We need to be very clear on the differences between construction costs and operating costs. I provided the graphic below to clarify things.
Funding for construction of the projects is supplied by a number of sources. In Key Largo’s case, funding for construction will also come out of rates. This is exactly why I think the discussion about equalizing rates is extremely premature. Ratepayers in the other unincorporated areas pay zero construction costs out of rates. Once the District can relieve their customers of that burden, they can re-analyze their rate structure.
When the county tries to conflate construction costs and operating costs, they are in fact needlessly creating a “quagmire” that would not exist otherwise. The FKAA has sole responsibility for operating costs within its service area. The District has sole responsibility for operating costs within its service area. The county has no business meddling in that. Monroe County is responsible for distributing the infrastructure sales tax. So far, they have failed to do so in an equitable manner. That alone should disqualify them from any discussion of rates until that failure is corrected.
If customers within FKAA’s service area have issues with operating costs, they need to take that up with the FKAA board. If customers within the District’s service area have issues with operating costs, they need to take that up with the District board. If the solution to high operating costs involves capital improvements then the county may play a role, by using the infrastructure sales tax to pay for some of those projects. But keep in mind, the FKAA has already received an massive benefit from that funding source just to build the projects.
Here’s what I think might really behind the talk of equalizing rates. Because of the way they planned and designed their wastewater system, the FKAA is looking at some very high operating costs. Low pressure systems are not cheap to maintain. The customers in Cudjoe Regional are already very unhappy over the use of low pressure systems within their service areas. Now the FKAA is looking at the possibility of angering them even further with high operating costs and rates. Not only that, there are clearly issues in Big Coppitt. That “gold standard” gravity system might not be as cost-effective as they counted on.
I suspect that the FKAA is looking for a savior. On the construction side that savior was Monroe County. The county over-subsidized the FKAA projects to the detriment of taxpayers countywide. When it comes to operating costs, the county can’t do that.
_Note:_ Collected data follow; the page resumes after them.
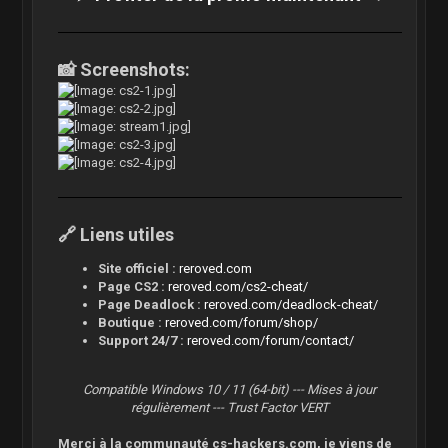
📸 Screenshots:
🔗 Liens utiles
Site officiel :
reroved.com
Page CS2 :
reroved.com/cs2-cheat/
Page Deadlock :
reroved.com/deadlock-cheat/
Boutique :
reroved.com/forum/shop/
Support 24/7 :
reroved.com/forum/contact/
Compatible Windows 10 / 11 (64-bit) --- Mises à jour
régulièrement --- Trust Factor VERT
Merci à la communauté cs-hackers.com, je viens de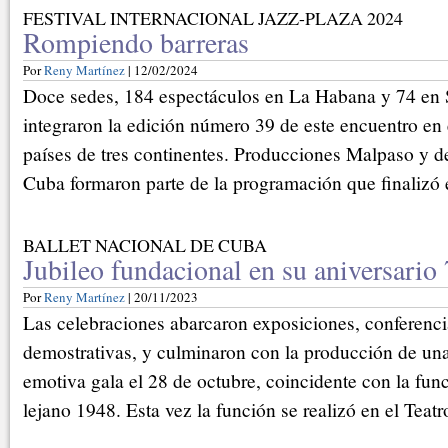
FESTIVAL INTERNACIONAL JAZZ-PLAZA 2024
Rompiendo barreras
Por
Reny Martínez
| 12/02/2024
Doce sedes, 184 espectáculos en La Habana y 74 en 
integraron la edición número 39 de este encuentro en 
países de tres continentes. Producciones Malpaso y d
Cuba formaron parte de la programación que finalizó 
BALLET NACIONAL DE CUBA
Jubileo fundacional en su aniversario
Por
Reny Martínez
| 20/11/2023
Las celebraciones abarcaron exposiciones, conferenci
demostrativas, y culminaron con la producción de una 
emotiva gala el 28 de octubre, coincidente con la fun
lejano 1948. Esta vez la función se realizó en el Teat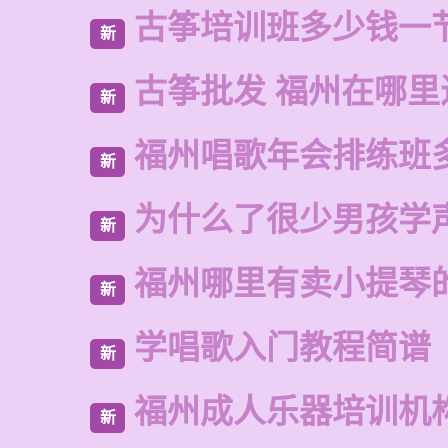
古筝培训班多少钱一
新
古筝批发 福州在哪里
新
福州唱歌年会排练班
新
为什么了很少男孩学
新
福州哪里有卖小提琴
新
学唱歌入门教程简谱
新
福州成人乐器培训机
新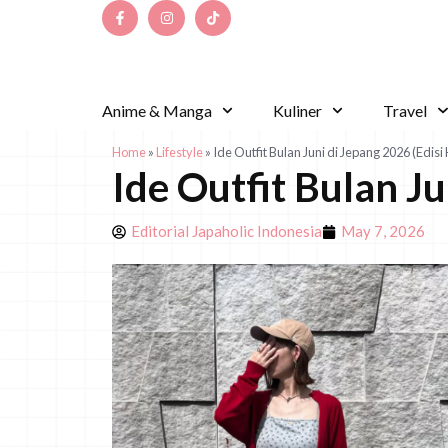
Anime & Manga
Kuliner
Travel
Home
»
Lifestyle
»
Ide Outfit Bulan Juni di Jepang 2026 (Edisi
Ide Outfit Bulan Ju
Editorial Japaholic Indonesia
May 7, 2026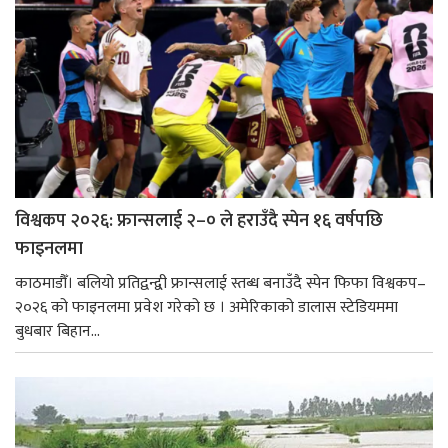
विश्वकप २०२६: फ्रान्सलाई २–० ले हराउँदै स्पेन १६ वर्षपछि
फाइनलमा
काठमाडौँ। बलियो प्रतिद्वन्द्वी फ्रान्सलाई स्तब्ध बनाउँदै स्पेन फिफा विश्वकप–
२०२६ को फाइनलमा प्रवेश गरेको छ । अमेरिकाको डालास स्टेडियममा
बुधबार बिहान...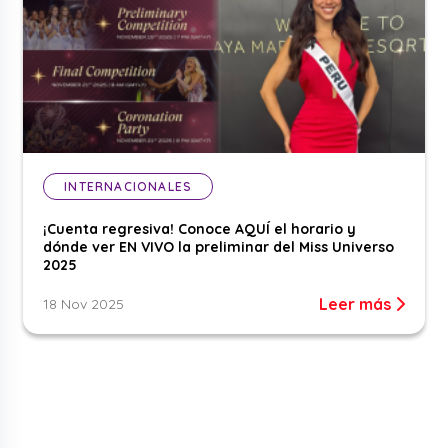
INTERNACIONALES
¡Cuenta regresiva! Conoce AQUÍ el horario y
dónde ver EN VIVO la preliminar del Miss Universo
2025
Leer más
18 Nov 2025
What they can do is encourage the absorption of the District by the FKAA. That way, Key Largo ratepayers may subsidize operating costs as well.
The county administrator was talking about dissolving the District even before I left. And I think we might see that come up in the Tallahassee lobbying effort under the guise of consolidating and being more “efficient”. But what it’s really all about is soaking Key Largo ratepayers for operating costs, just like they did with construction costs. The good news is, the county cannot unilaterally dissolve the District. That has to be done by the District itself. But the District board has been off its game lately so ratepayers need to be awake and aware.
I asked the county for any and all material they plan to distribute in Tallahassee in support of the Stewardship Bill. I’m told there is only one document being prepared for distribution and that is being done by Rep. Raschein’s office. That is certainly a comforting thought, but I’d still like to see it. The county’s track record is so sleazy, I really can’t afford to take anything for granted.